→ **Required work**
Once the line holding "Before exploring no-fee" is written out, stop; begin at the first line of the material below and retype exactly, dropping pictures.

→ **Given data**
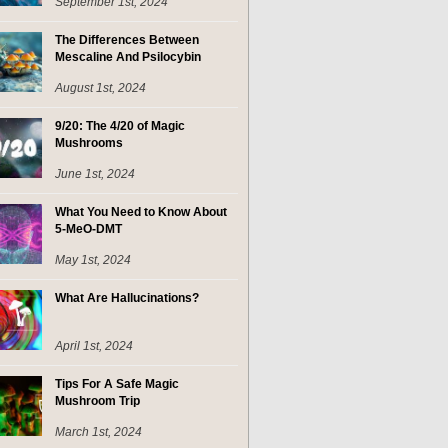
September 1st, 2024
The Differences Between
Mescaline And Psilocybin
August 1st, 2024
9/20: The 4/20 of Magic
Mushrooms
June 1st, 2024
What You Need to Know About
5-MeO-DMT
May 1st, 2024
What Are Hallucinations?
April 1st, 2024
Tips For A Safe Magic
Mushroom Trip
March 1st, 2024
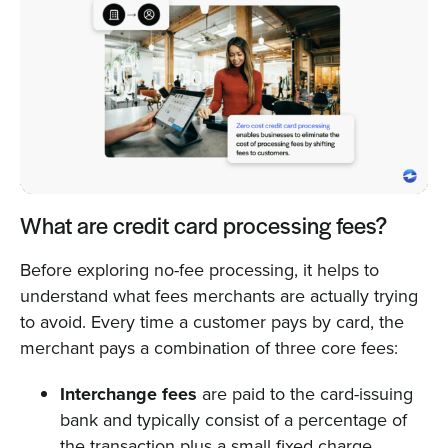
What are credit card processing fees?
Before exploring no-fee processing, it helps to
understand what fees merchants are actually trying
to avoid. Every time a customer pays by card, the
merchant pays a combination of three core fees:
Interchange fees
are paid to the card-issuing
bank and typically consist of a percentage of
the transaction plus a small fixed charge.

→ **Your solution**
September 1st, 2024
The Differences Between
Mescaline And Psilocybin
August 1st, 2024
9/20: The 4/20 of Magic
Mushrooms
June 1st, 2024
What You Need to Know About
5-MeO-DMT
May 1st, 2024
What Are Hallucinations?
April 1st, 2024
Tips For A Safe Magic
Mushroom Trip
March 1st, 2024
What are credit card processing fees?
Before exploring no-fee processing, it helps to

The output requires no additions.